The purposes of this paper are twofold. First, we examine, using a unique dataset collected in the Tunisian village of El Oulja, what might be termed “all or nothing” separability (Benjamin, 1992) by testing, while controling for plot characteristics (Udry, 1996), the proposition that farm input use is independent of household characteristics. Second, we test for separability in the context of a model of class structure based on the seminal work of Eswaran and Kotwal (1986). In order to do so, we construct a model of class structure which offers an appealing representation of the typology of household types in the village when they are classified in terms of (i) their hiring in of wage labor, and (ii) their hiring out of family labor. We use a two-stage estimation technique in which we first estimate the probability of class membership as a function of household characteristics using discrete choice methods. In the second stage we estimate labor intensity per hectare using a Lee-Heckman procedure in which the inverse-Mill ratio from the first stage is included as an additional explanatory variable. As with the case of the test for "all or nothing" separability, the test for selective separability involves exclusion restrictions on household characteristics, although these are now conditional on class membership. Our empirical results strongly support the selective separability hypothesis as well as our theoretical model: most of the "action" in terms of non-separability stems, as one would expect from the model, from the class of "self-cultivators" who neither hire in wage labor nor hire out family labor. Our paper extends the work of DeJanvry, Sadoulet and Benjamin (1996) on Mexican ejidatarios to plot- as opposed to household-level estimation. Moreover, our paper provides an elaboration on and an empirical bridge to theoretical models, such as Roemer (1982), Eswaran and Kotwal (1986), and Carter and Zimmerman (1995) which examine how credit constraints and imperfections on factor markets shape the class structure of the agrarian economy. The implications and scope for government intervention in the context of market imperfections are also examined.
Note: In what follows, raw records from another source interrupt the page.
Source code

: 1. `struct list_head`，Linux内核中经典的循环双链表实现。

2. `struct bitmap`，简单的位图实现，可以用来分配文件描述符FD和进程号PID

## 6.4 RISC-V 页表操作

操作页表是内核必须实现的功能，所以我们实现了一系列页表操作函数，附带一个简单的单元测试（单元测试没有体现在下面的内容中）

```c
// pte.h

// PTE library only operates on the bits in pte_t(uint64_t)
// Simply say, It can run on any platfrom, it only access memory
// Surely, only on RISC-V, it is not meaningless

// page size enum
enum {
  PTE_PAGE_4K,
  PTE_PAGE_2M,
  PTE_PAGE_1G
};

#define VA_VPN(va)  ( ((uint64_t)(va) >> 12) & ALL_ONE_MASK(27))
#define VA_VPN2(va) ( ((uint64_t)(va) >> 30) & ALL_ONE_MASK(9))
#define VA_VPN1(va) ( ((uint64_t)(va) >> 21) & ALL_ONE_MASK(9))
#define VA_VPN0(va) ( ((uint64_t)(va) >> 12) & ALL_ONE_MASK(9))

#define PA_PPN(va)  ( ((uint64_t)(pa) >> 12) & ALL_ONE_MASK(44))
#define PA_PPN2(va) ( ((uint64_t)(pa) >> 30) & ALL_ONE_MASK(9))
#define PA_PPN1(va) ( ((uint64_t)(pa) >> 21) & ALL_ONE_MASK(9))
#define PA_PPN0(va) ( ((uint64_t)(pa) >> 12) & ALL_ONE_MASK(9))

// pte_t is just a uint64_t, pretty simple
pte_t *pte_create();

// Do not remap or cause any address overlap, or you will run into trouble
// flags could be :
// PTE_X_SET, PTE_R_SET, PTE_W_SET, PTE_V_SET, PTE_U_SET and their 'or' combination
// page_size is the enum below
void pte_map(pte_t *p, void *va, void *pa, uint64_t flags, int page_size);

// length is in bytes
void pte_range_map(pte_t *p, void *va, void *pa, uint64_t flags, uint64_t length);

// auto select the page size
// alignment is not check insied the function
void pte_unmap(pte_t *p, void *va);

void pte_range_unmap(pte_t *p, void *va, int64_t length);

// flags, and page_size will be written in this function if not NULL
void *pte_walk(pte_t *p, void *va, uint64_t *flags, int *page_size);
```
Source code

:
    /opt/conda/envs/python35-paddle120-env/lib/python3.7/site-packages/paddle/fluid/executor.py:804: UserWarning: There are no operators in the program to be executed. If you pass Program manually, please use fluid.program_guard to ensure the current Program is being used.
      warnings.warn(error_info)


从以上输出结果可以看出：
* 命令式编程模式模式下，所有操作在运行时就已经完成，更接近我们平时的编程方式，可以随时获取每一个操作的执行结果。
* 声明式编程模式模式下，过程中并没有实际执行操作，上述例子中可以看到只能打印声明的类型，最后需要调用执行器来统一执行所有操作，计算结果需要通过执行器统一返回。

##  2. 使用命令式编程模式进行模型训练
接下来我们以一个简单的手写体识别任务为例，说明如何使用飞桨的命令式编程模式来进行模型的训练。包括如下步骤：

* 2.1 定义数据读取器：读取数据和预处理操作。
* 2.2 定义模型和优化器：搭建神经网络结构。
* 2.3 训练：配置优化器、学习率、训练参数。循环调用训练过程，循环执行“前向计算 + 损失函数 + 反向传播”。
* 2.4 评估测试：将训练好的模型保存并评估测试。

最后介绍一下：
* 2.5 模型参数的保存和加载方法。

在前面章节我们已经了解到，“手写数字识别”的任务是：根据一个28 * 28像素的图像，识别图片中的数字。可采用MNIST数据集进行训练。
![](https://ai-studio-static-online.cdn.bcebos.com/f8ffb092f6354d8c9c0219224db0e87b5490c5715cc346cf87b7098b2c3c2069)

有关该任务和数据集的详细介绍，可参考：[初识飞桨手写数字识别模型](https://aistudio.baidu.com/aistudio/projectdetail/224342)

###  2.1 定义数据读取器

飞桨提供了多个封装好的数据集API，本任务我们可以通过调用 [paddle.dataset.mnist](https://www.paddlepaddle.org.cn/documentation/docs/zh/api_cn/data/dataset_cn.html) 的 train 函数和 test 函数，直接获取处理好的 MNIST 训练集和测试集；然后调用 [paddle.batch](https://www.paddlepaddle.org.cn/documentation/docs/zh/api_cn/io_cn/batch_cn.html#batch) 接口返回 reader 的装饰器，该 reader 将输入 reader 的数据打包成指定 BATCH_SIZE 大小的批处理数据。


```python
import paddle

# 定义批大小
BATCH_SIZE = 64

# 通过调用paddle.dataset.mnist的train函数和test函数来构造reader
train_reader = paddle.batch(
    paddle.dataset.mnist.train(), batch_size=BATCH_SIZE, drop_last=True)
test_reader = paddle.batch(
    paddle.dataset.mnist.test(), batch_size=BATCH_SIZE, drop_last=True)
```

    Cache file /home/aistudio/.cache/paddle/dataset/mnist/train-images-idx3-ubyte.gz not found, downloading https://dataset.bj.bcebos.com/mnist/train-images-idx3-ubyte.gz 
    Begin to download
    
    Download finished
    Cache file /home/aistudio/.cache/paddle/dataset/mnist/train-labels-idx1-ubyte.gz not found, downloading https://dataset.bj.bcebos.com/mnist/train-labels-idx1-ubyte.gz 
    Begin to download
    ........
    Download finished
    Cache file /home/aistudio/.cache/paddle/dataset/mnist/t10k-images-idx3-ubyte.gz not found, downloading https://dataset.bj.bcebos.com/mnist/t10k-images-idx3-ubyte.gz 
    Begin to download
Inefficacité marshallienne, partage de coûts et modèles contractuels avec marchés manquants

When moral hazard concerns are present, standard contract theory predicts the "Marshallian inefficiency" of sharecropping contracts, in the sense that, ceteris paribus, sharecropping tenants will use different amounts of inputs than owner operators. In this paper, we examine this issue using a unique dataset collected in 1993 in the Tunisian village of El Oulja, thanks to the financial support of the PARADI program. We focus our attention on four questions that have been neglected by previous studies, namely: (1) cost sharing between landlords and tenants; (2) management inputs provided by landlords; (3) direct supervision of tenants by landlords;(4) repeated interaction between landlords and tenants. We implement panel estimation with household-specific fixed effects and control for the censoring of the dependent variable using the trimmed LAD estimator proposed by Honoré (1992). Our empirical results show that moral hazard is indeed an issue in tenancy contracts in the village, but that its quantitative importance in determining input use, in comparison with other factors, is relatively small. It follows that sharecropping is probably not chosen because of moral hazard concerns, and that other motivations, such as risk sharing or transaction costs, may be more important determinants of contractual choice.